Assignment
Give the records again word for word. Leave every picture out.

Extracted page text data:
•••

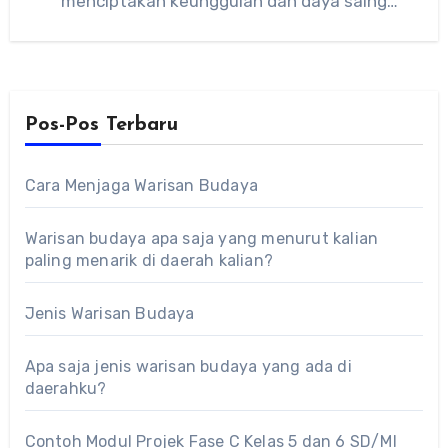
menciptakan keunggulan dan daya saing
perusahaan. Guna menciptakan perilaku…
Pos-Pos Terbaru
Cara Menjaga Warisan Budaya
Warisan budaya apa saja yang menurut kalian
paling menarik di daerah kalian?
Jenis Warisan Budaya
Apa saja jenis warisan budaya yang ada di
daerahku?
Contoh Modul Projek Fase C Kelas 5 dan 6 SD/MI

•••

Answer for this exercise
menciptakan keunggulan dan daya saing
perusahaan. Guna menciptakan perilaku…
Pos-Pos Terbaru
Cara Menjaga Warisan Budaya
Warisan budaya apa saja yang menurut kalian
paling menarik di daerah kalian?
Jenis Warisan Budaya
Apa saja jenis warisan budaya yang ada di
daerahku?
Contoh Modul Projek Fase C Kelas 5 dan 6 SD/MI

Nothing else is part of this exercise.